The name Pentecost doesn’t have anything to do with the Spirit, at least not directly. “Pente” simply means fifty and it was the day of Shavuot on the Jewish calendar, a harvest festival fifty days after Passover. For Christians, Pentecost has become fifty days after Easter. The point of it being that particular day isn’t related directly to the Spirit (it kind of is - I’m coming to that), it’s significance in the story is that there was a crowd in Jerusalem that day, Jews from all over the known world. And when the disciples find themselves empowered by the Spirit, what they’re able to do is to communicate in the languages of all of those places. And those people are rightfully amazed. And perhaps moved.


That’s certainly an important piece of the story. Not just communication, but connection. Imagine being in a far off place where you might be struggling a bit with communication and unfamiliar surroundings and suddenly you hear the language of your home. That might be a message you’d want to hear, one that’s speaking to you right where you live, connecting with where you’ve come from and helping you feel, well, at home. That’s an important learning for today’s church.

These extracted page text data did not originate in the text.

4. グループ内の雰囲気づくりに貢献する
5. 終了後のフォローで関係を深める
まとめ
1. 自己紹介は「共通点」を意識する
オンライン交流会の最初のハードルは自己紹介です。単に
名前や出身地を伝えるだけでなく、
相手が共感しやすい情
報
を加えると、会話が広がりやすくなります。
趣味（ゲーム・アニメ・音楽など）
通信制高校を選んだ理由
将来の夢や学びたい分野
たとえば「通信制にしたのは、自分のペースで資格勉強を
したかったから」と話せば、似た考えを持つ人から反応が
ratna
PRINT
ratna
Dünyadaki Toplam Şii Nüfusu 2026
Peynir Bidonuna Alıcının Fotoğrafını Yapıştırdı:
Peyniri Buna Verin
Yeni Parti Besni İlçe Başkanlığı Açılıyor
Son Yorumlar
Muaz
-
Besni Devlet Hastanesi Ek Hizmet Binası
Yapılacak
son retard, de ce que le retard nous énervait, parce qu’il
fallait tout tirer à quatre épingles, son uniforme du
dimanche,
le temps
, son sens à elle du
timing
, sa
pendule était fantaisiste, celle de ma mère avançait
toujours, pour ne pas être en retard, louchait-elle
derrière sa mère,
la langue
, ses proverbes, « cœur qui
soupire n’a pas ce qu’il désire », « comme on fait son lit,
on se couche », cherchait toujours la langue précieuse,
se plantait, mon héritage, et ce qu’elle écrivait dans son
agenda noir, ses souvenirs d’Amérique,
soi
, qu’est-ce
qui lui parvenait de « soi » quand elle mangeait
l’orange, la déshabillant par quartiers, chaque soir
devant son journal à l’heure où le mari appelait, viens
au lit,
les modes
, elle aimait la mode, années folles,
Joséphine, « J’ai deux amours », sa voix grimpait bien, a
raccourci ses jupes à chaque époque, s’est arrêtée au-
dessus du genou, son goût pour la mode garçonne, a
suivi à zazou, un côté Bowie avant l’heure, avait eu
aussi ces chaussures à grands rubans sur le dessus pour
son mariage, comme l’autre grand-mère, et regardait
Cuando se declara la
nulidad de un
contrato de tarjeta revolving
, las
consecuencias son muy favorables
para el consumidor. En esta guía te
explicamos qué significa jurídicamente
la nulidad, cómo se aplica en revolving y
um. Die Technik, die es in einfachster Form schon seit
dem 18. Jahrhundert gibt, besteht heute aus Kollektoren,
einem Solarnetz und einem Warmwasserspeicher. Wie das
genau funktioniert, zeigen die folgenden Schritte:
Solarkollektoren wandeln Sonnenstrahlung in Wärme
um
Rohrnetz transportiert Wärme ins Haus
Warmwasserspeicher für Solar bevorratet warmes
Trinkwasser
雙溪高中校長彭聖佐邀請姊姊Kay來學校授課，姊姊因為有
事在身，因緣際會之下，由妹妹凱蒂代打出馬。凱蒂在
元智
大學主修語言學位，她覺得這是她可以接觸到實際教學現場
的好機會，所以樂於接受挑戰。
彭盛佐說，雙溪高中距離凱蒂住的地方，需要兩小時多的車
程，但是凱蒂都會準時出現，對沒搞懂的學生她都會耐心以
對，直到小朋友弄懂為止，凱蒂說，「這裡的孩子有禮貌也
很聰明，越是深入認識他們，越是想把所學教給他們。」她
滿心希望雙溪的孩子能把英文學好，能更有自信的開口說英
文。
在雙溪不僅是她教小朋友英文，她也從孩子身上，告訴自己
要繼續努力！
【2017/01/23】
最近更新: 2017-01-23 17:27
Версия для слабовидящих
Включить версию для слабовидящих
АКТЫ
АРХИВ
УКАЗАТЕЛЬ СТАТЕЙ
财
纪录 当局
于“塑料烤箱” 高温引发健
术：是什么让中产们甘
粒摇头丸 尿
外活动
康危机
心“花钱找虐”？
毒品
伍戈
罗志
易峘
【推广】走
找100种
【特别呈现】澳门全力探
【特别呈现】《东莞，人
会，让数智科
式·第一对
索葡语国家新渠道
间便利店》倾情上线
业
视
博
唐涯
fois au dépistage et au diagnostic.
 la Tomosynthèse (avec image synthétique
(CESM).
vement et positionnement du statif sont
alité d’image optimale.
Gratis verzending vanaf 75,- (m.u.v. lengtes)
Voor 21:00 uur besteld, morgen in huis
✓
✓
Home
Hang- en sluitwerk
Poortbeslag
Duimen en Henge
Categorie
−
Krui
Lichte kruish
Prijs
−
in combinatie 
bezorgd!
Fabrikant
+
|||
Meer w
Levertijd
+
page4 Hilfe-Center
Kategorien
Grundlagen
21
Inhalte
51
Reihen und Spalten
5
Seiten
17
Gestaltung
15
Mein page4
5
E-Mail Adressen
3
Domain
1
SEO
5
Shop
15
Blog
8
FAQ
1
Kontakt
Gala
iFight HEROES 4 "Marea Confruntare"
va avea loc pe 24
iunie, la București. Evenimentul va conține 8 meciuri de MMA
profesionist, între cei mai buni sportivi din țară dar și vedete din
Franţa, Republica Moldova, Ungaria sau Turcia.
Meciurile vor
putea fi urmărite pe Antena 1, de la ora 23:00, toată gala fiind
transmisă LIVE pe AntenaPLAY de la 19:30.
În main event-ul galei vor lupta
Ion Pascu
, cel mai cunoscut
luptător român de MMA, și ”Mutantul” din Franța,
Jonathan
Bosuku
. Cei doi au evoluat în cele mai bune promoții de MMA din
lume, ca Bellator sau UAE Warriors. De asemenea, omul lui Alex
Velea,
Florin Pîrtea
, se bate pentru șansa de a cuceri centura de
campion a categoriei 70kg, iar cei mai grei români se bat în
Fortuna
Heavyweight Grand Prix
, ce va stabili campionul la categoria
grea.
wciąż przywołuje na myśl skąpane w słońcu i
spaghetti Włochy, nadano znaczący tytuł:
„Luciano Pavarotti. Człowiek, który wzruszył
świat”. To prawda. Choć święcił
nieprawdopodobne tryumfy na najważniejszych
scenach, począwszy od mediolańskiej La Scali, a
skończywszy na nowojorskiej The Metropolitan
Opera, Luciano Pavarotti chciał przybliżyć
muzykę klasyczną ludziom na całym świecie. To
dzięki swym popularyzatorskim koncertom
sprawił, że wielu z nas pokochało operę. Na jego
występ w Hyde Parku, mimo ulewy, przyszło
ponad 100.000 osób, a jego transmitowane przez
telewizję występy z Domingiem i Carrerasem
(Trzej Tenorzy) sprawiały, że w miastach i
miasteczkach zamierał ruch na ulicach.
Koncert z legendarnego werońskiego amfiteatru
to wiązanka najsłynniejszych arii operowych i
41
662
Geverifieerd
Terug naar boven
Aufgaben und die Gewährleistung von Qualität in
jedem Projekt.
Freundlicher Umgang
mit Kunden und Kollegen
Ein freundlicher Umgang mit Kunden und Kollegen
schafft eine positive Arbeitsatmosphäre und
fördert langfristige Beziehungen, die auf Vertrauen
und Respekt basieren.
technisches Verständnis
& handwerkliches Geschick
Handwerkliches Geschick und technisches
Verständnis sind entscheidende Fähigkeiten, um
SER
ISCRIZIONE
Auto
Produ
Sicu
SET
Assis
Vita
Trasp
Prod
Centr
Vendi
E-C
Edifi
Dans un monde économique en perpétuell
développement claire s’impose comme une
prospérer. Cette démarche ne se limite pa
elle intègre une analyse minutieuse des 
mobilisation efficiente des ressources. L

But let’s get back to the waiting disciples, expecting the imminent arrival of the Spirit. And suddenly there’s a mighty wind and tongues of fire. Of course there is. What better way to describe the Spirit than with the elements? We also talk about the Spirit present in the water of baptism. And don’t forget how the Spirit is in earth, too. From the very beginning even, in the creation story, the Spirit of God created all living things. The Spirit is life.


It can be very easy to read the Pentecost story (Acts 2:1-21) as the disciples expecting something to happen to them, to hear the Spirit being some outside force acting on them. But the Spirit is already there, in all things. Maybe that’s why it’s so appropriate for it to be the day of a harvest festival. The fruits of the earth and the Spirit connecting.


I wonder if, rather than hearing a story of expecting something to be done to them, the disciples had finally had enough experience of Jesus, of faith and of the spirit, that they were open to knowing the Spirit being alive within themselves, just as the life, death and resurrection of Jesus is teaching us. Instead of some outside force acting on them, perhaps they suddenly were aware of the connectedness of things. Perhaps they knew the divine was in them and in creation and instead of a force acting on them, it became something flowing out: the Spirit of life and love, the creativity and connection of the divine in all of us.